Ernest looked completely blank for a moment.

"What the deuce are you talking about?" he asked.

"My dear Ernest!" she cried in dismay. "King Lappin," she added, dangling her little front paws in the firelight. But his nose did not twitch. Her hands-they turned to hands-clutched the stuff she was holding; her eyes popped half out of her head. It took him five minutes at least to change from Ernest Thorburn to King Lappin; and while she waited she felt a load on the back of her neck, as if somebody were about to wring it. At last he changed to King Lappin; his nose twitched; and they spent the evening roaming the woods much as usual.

But she slept badly. In the middle of the night she woke, feeling as if something strange had happened to her. She was stiff and cold. At last she turned on the light and looked at Ernest lying beside her. He was sound asleep. He snored.

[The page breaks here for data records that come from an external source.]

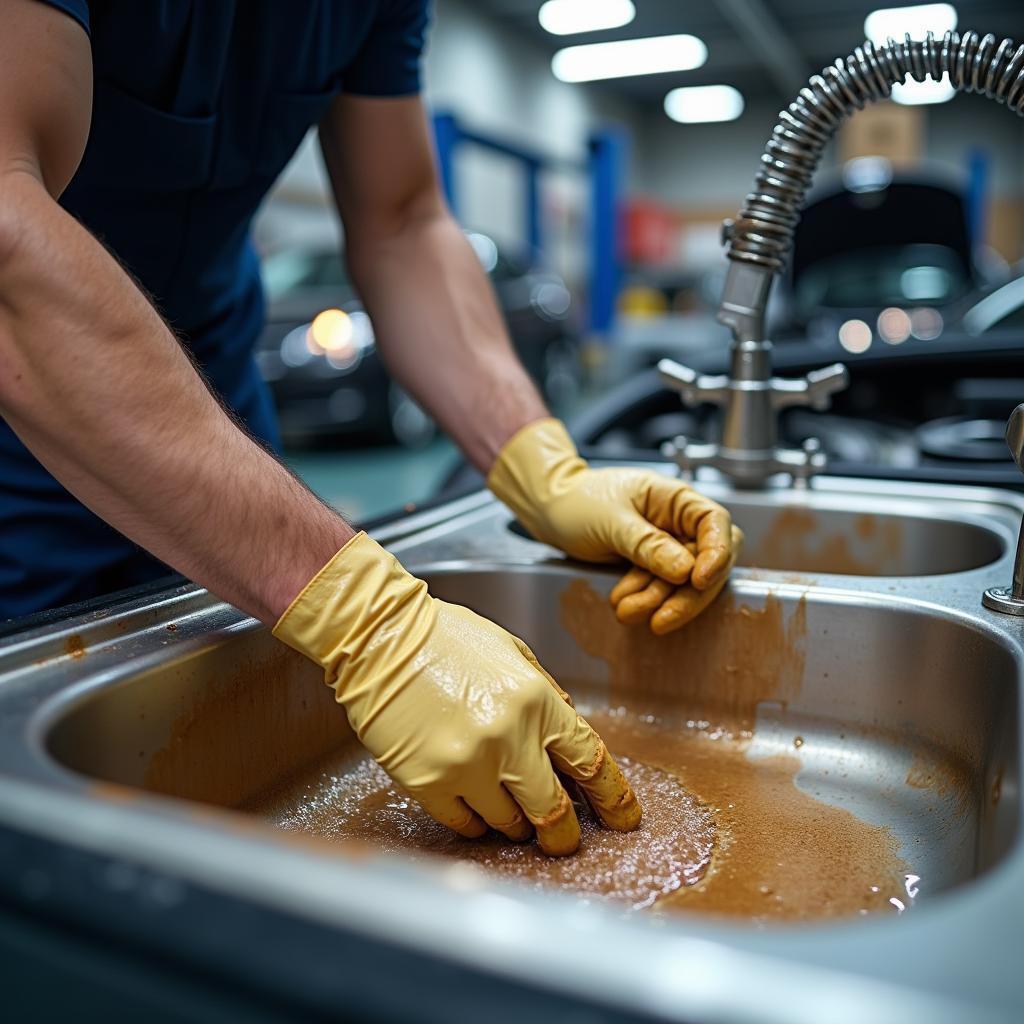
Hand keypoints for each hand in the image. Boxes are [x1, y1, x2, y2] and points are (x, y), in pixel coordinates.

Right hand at [272, 532, 640, 855]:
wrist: (380, 637)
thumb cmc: (446, 639)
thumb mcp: (513, 653)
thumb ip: (548, 697)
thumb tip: (570, 741)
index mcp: (536, 701)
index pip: (591, 762)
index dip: (613, 798)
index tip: (623, 818)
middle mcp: (508, 738)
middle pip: (553, 811)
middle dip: (564, 835)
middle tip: (562, 839)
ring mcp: (467, 765)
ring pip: (508, 824)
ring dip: (514, 822)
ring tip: (501, 797)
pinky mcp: (428, 783)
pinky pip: (465, 825)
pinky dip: (475, 821)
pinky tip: (470, 798)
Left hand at [487, 419, 738, 630]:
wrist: (550, 510)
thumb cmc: (578, 500)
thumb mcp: (611, 521)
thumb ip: (648, 545)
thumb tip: (686, 570)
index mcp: (675, 497)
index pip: (715, 522)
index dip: (717, 552)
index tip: (700, 580)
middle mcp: (678, 521)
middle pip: (706, 560)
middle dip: (687, 594)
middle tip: (663, 618)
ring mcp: (667, 545)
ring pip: (682, 581)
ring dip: (659, 601)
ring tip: (626, 611)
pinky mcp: (651, 565)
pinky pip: (660, 587)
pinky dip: (646, 600)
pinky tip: (624, 605)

But even though he snored, his nose remained perfectly still. It looked as if it had never twitched at all. Was it possible that he was really Ernest; and that she was really married to Ernest? A vision of her mother-in-law's dining-room came before her; and there they sat, she and Ernest, grown old, under the engravings, in front of the sideboard. . . . It was their golden-wedding day. She could not bear it.

"Lappin, King Lappin!" she whispered, and for a moment his nose seemed to twitch of its own accord. But he still slept. "Wake up, Lappin, wake up!" she cried.

Ernest woke; and seeing her sitting bolt upright beside him he asked:

"What's the matter?"

"I thought my rabbit was dead!" she whimpered. Ernest was angry.